Aber als ich an diesem Morgen von den Zellen zurück kehrte in unsere Abstellkammer und das zweifelhafte Glück hatte, Rhode dort anzutreffen, da beschloss ich, dass mich der Gedanke nicht länger losließ und ich ihm davon erzählen musste. Wir hatten seit er mich bei den Costers sitzen gelassen hatte nicht mehr über den Abend oder die Nacht davor gesprochen und bisher war ich froh darum gewesen. Mir war es unangenehm, das Thema von Neuem anzuschneiden. Und doch hatte mich etwas daran, was Rhode gesagt hatte, nicht losgelassen, so ungern ich es auch zugab. Es waren die Träume gewesen, sagte ich mir. Rhode alleine hätte ich noch überstehen können, aber die verdammten Träume. Was wenn…? Was wenn… Ich biss mir auf die Unterlippe als ich die Tür zu unserer Kammer hinter mir schloss. „Rhode…?“, begann ich vorsichtig und beobachtete dabei wie Jackdaw gerade flatternd außen am Fensterbrett ankam. Dann erst richtete ich den Blick auf Otis. „Erinnerst du dich an den Coster von neulich? Harold?“ Ich wartete einen Moment, bevor ich mit weiteren Hinweisen für den Erinnerungsaufbau weiterhalf. „Der dem ich gedroht hab, ihn in seinen Träumen zu verfolgen wenn er mich im Schlaf ersticht?“ Unangenehmes Detail, an das ich mich da erinnerte.
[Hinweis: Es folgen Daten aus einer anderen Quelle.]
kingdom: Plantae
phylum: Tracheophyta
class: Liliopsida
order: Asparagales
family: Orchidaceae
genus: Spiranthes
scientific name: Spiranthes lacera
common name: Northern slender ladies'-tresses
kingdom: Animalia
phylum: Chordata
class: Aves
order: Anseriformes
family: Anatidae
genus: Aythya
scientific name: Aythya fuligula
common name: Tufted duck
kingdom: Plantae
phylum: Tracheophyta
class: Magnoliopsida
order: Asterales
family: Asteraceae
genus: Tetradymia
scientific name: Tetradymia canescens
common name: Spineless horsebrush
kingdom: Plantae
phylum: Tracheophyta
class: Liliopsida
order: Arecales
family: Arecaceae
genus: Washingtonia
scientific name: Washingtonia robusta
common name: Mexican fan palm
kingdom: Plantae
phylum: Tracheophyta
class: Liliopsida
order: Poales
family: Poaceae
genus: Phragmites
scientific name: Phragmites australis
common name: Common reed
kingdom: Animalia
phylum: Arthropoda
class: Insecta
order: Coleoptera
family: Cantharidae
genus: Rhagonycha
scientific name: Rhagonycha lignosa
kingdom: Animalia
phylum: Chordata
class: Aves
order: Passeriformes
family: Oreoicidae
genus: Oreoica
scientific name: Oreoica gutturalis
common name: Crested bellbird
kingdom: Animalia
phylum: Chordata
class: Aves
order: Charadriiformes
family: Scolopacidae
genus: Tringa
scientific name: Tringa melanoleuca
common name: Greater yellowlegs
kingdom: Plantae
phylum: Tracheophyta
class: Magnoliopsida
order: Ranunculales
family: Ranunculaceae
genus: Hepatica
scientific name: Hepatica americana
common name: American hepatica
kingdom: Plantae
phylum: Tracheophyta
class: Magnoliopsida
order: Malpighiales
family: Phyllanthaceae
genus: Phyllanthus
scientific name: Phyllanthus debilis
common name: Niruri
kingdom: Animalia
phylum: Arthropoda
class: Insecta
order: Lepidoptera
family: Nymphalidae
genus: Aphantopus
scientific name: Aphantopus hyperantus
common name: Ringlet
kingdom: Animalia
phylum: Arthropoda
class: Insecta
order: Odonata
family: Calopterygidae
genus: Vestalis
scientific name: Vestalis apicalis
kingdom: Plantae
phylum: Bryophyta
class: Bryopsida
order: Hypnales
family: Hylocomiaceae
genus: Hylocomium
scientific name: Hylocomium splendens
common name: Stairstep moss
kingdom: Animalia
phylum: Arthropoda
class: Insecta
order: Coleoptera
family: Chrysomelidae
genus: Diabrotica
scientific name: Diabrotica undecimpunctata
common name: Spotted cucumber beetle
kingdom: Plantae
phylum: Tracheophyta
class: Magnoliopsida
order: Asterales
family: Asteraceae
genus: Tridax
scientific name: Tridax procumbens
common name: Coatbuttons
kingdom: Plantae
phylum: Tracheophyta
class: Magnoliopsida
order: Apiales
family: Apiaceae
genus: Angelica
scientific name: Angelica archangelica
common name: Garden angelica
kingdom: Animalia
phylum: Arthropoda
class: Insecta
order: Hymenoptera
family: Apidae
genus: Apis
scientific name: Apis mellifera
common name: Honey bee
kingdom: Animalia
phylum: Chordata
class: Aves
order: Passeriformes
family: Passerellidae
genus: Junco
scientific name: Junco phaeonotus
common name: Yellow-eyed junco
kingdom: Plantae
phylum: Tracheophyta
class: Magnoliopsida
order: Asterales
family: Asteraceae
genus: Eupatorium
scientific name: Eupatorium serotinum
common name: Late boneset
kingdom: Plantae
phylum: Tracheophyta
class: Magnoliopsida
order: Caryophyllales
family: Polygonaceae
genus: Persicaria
Ich musste jetzt doch schlucken, wippte kurz unruhig auf den Fußballen bevor ich mich wieder zur Ruhe besann. Besser ich fuhr schnell fort und brachte es hinter mich. „Scheint fast so als müsste er mir nicht erst ein Messer in den Rücken rammen.“, erklärte ich knapp und kurz angebunden, um daraufhin die Lippen fest aufeinander zu pressen, die Hände in die Taschen zu schieben und doch mit zusammen gekniffenen Augen hinüber zum Fenster und zu Jackdaw zu sehen, die neugierig hinein linste. Ein wenig fragte ich mich ja doch, was Rhode jetzt daraus machen sollte, hatte ich ihn doch vor zwei Tagen noch darum gebeten, das Thema sein zu lassen, und wartete unangenehm berührt darauf, dass der Rhode in schallendes Gelächter verfiel.